In conclusion, our pilot study shows that 12 weeks of DMBI training is a promising alternative intervention for community-dwelling older adults. This program has considerable beneficial effects on psychological stress, BP, physical performance, and self-rated health. In addition, its oriental origin makes it culturally relevant to the elderly Chinese population. Given the simple and cost-effective nature of DMBI, the high adherence rate, and the encouraging results of this study, further investigation in the form of a randomized controlled trial is warranted to confirm the effects of this intervention.

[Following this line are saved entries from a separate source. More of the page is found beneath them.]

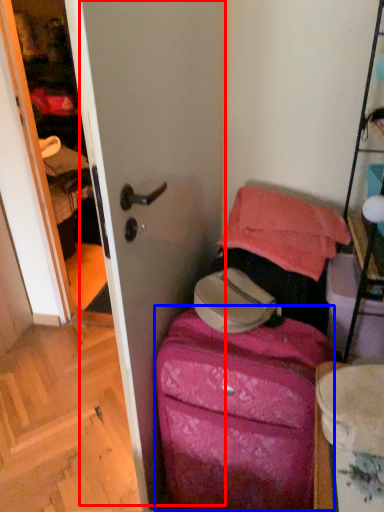
Question: Among these objects, which one is nearest to the camera, screen door (highlighted by a red box) or luggage (highlighted by a blue box)?

Choices:
 (A) screen door
 (B) luggage

Answer: (A)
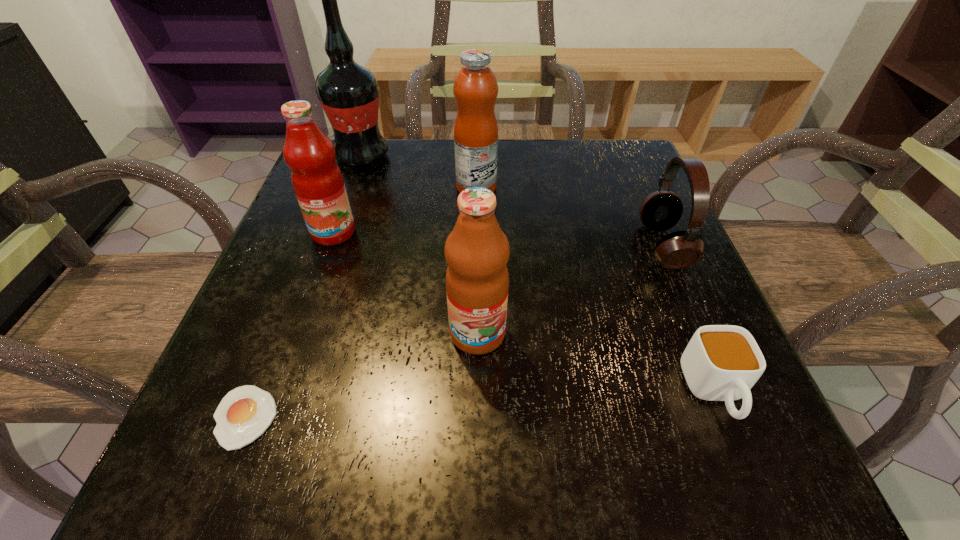
Locate an element on the screen. Image resolution: width=960 pixels, height=540 pixels. vacant space located 0.090m on the front label of the nearest fruit juice is located at coordinates (477, 414).

Find the location of a particular element. Image resolution: width=960 pixels, height=540 pixels. vacant region located on the front label of the second nearest fruit juice is located at coordinates (320, 271).

Locate an element on the screen. vacant space located on the ear pads of the third shortest object is located at coordinates (518, 246).

I want to click on free space located 0.080m on the ear pads of the third shortest object, so click(x=599, y=246).

Locate an element on the screen. This screenshot has height=540, width=960. vacant point located 0.120m on the ear pads of the third shortest object is located at coordinates (578, 246).

Find the location of a particular element. This screenshot has height=540, width=960. vacant area located on the side with the handle of the cup is located at coordinates (751, 481).

Locate an element on the screen. Image resolution: width=960 pixels, height=540 pixels. free location located on the back of the shortest object is located at coordinates (323, 220).

Find the location of a particular element. The image size is (960, 540). wine bottle located at the far edge is located at coordinates (348, 92).

Image resolution: width=960 pixels, height=540 pixels. Find the location of `fruit juice that is at the far edge`. fruit juice that is at the far edge is located at coordinates (475, 88).

Identify the location of cup that is at the near edge. (721, 362).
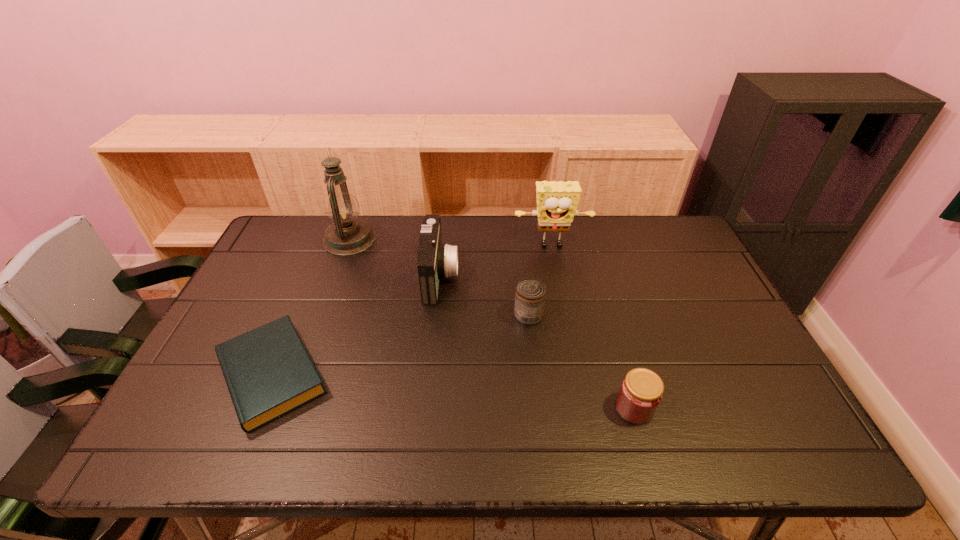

This work was supported by the Health and Health Services Research Fund (grant number 10110931) established by the Food and Health Bureau of the Hong Kong SAR. The authors would like to specially thank Venerbale Master Dejian of the Songshan monastery for his teaching and support. They are also grateful to Ms Winnie Yeung, Mr Moses Wong, Ms Fannie Yeung, Ms Maggie Ng, Ms Karoline Chiu, Ms Hannah Li and Ms Carman Chu for their effort in subject recruitment, data collection/management/analysis, and/or literature review. Further appreciation is extended to all participants and to the community health and social centers (The Centre for Nutritional Studies, Jockey Club Centre for Osteoporosis Care and Control, Sheen Hok Charitable Foundation Kwan Shon Hing Yu Chui Neighbourhood Elderly Centre, Jockey Club CADENZA Hub, Ho Hong Neighbourhood Centre for Senior Citizens, and Heng On Social Centre for the Elderly) for their assistance in the recruitment process.
The authors report no conflicts of interest in this work.